I know that most, or many at least, would argue that you can't do better than that. While there were no scientist in the group which organized the channeled messages, they were very well educated. Some even teachers. And this started in the 40s, here in Argentina, and I don't think they could have found an Argentinian scientist willing to help with that at the time. In fact, even Allan Kardec did something similar (organize and write down channeled messages), a hundred years earlier, and his was a scientist.

For a long time I wondered how could they have done better. And concluded that you can do much, much better. Eventually, in the late 90s, I made a formal plan which I proposed to the church, but they just didn't see a problem needing a solution.
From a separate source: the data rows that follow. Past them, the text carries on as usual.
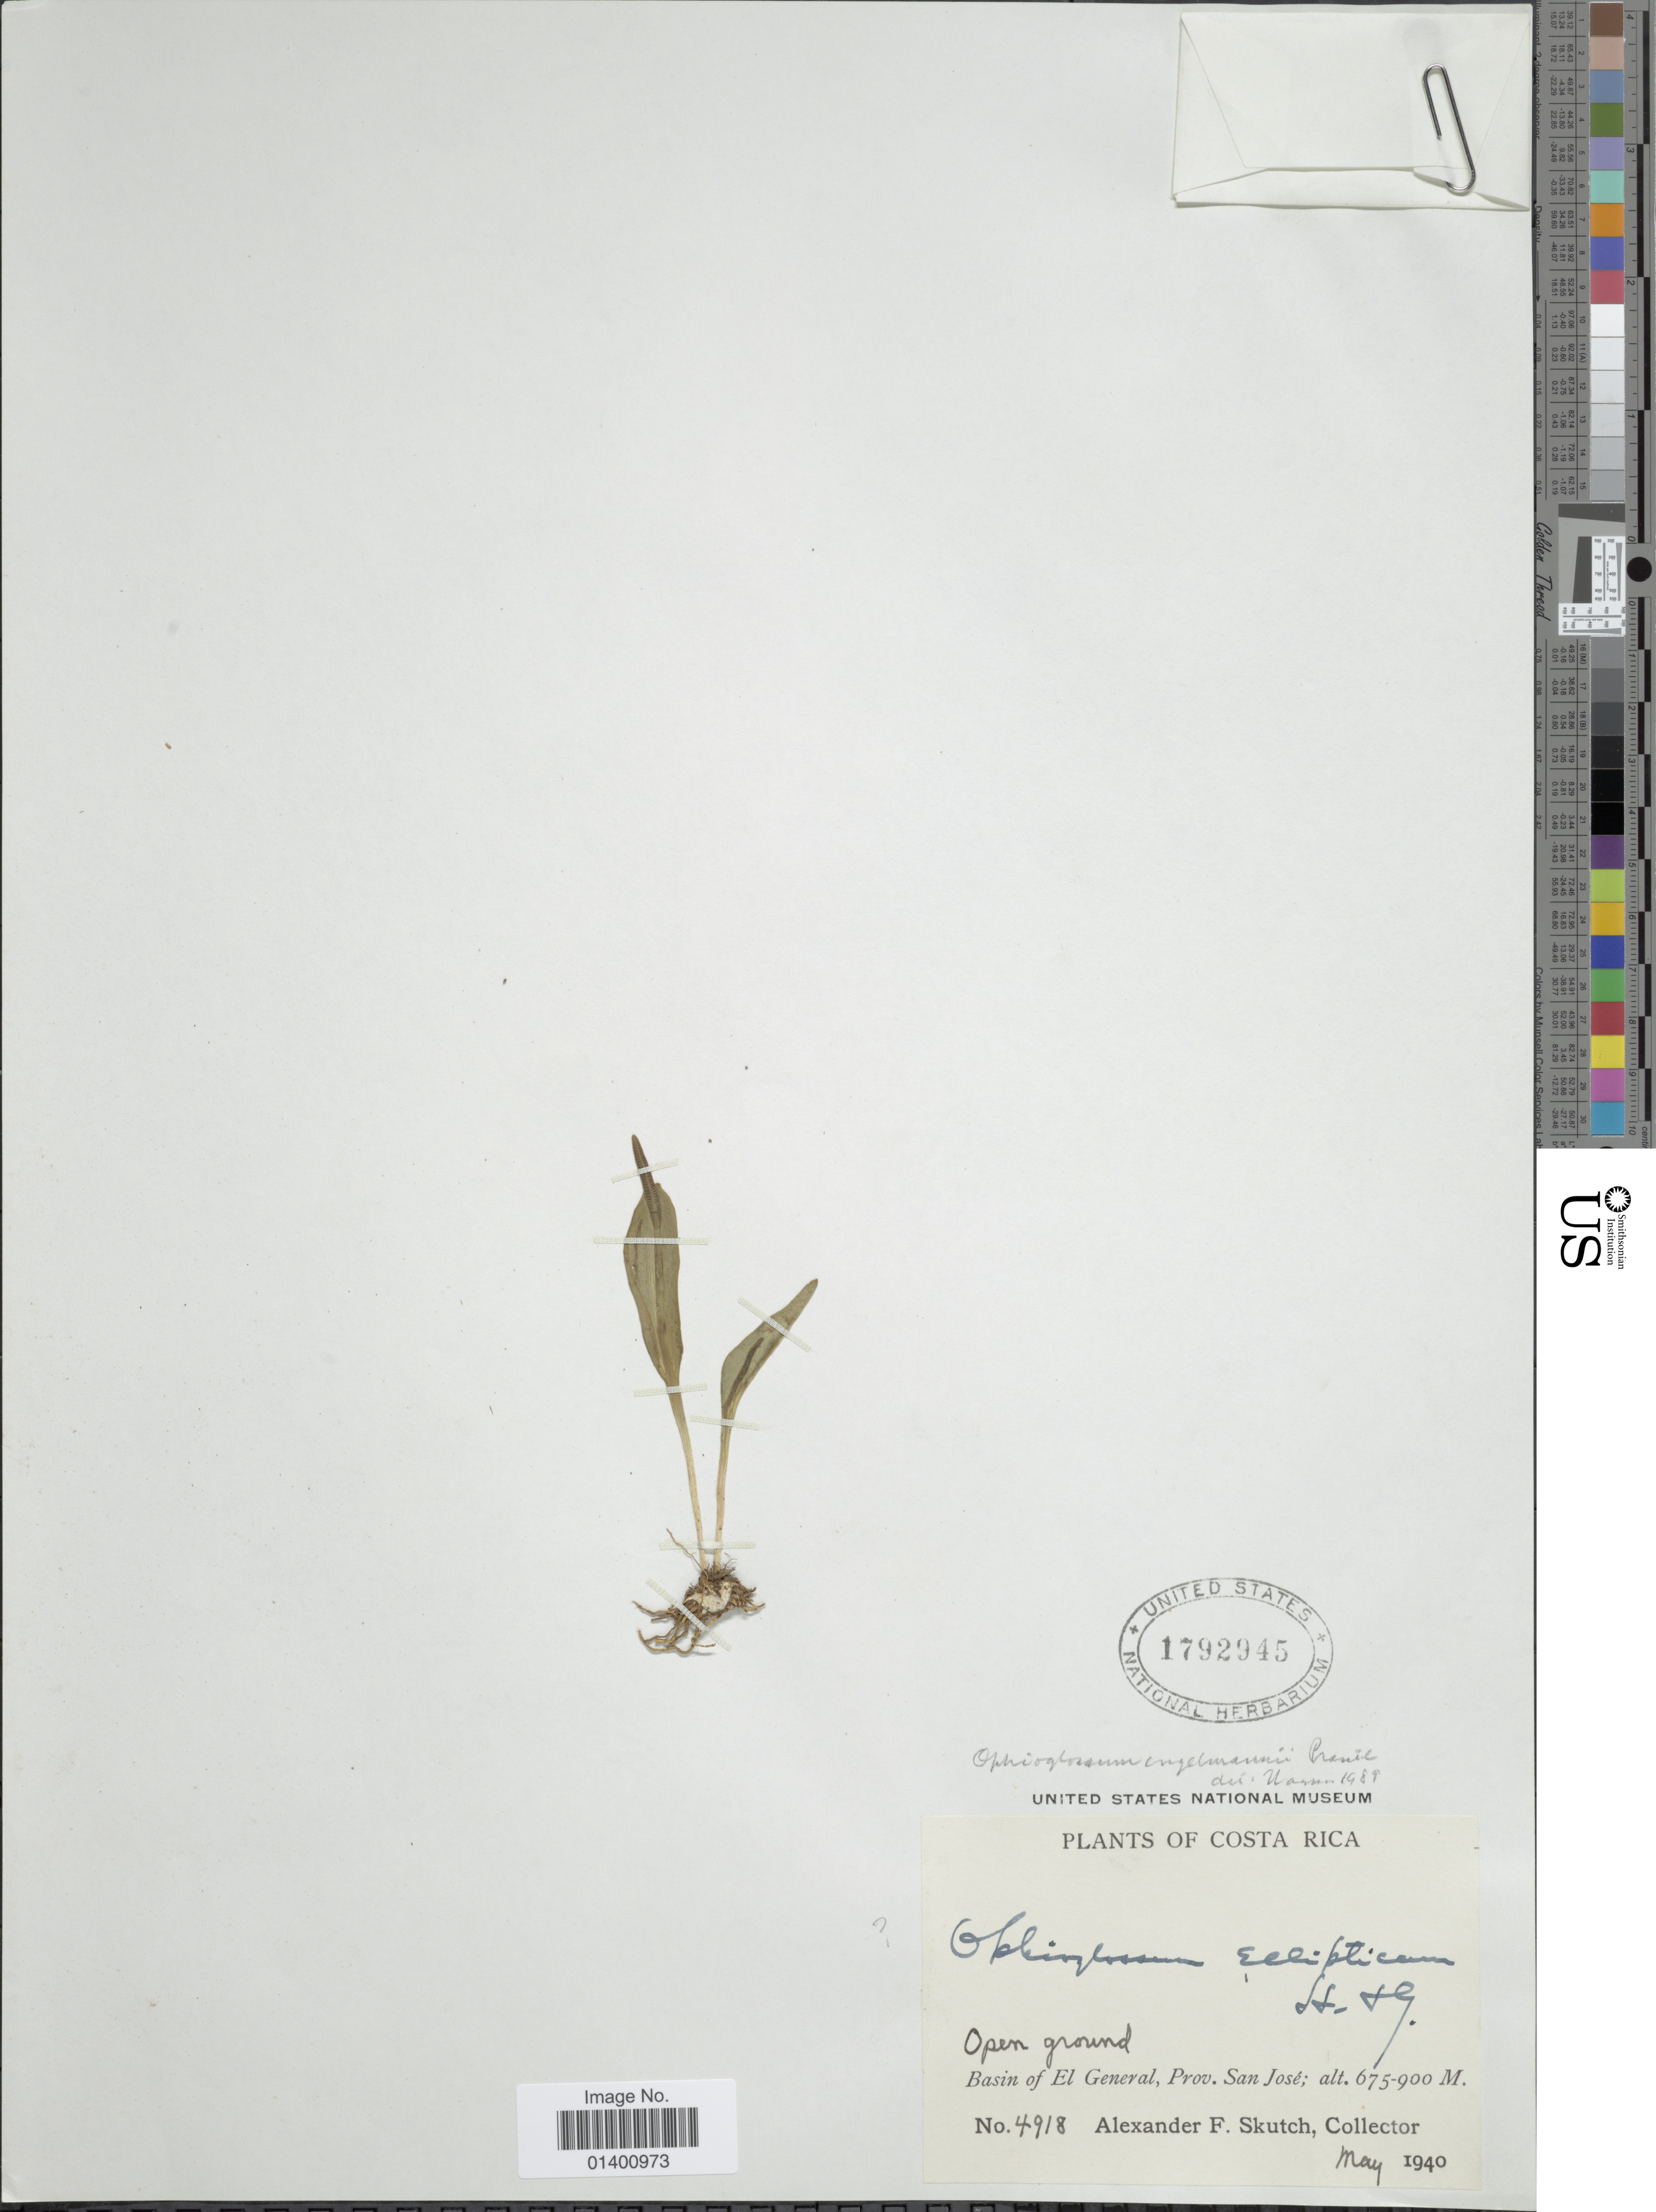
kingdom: Plantae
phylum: Tracheophyta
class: Polypodiopsida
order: Ophioglossales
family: Ophioglossaceae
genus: Ophioglossum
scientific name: Ophioglossum engelmannii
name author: Prantl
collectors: A. F. Skutch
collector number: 4918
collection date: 1940-05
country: Costa Rica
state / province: San José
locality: Basin of El General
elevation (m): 675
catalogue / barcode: US 1792945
In the process, I've met a church's colleague who shared my view and we wrote a book which attempted to at least formalize all the church's knowledge into a comprehensive theory, but again, they just archived it. Fortunately, my colleague ended up writing a much (much) better version of the book and he just published it himself: https://thespiritualtheory.com/

One thing that I've learned in the quest to figure out a way to scientifically integrate channeled messages, is that the difficulty is not just in the fact that the current research techniques, used in the various fields, do not readily cover this type of evidence, but, far more importantly, in the epistemic stance (the way to view and think of science) of the scientific community. That is, science is above all a social activity, even if it tries to operate objectively, and the human factor is larger than any method.

In fact, you summarized the prominence of the human factor above the (scientific) method very well in your last sentence:

"This is even more fascinating since the certainty or probability is based on  trust and not on hard objective acceptance criteria."

I can even attest to that first hand. Once I was discussing--I don't recall what--on the "physics.org" forum (I think it was free will), when I brought up the subject of mediumship, and as the tsunami of negative responses flooded in, I directed them all to the Winbridge Research Center (https://www.windbridge.org/), which have been conducting the most serious and definitive research on mental mediumship, with results that make it completely impossible to deny mental mediumship, or at the very least the so-called super-psi field, objectively. Yet, not a single one of them even bothered to look at their work.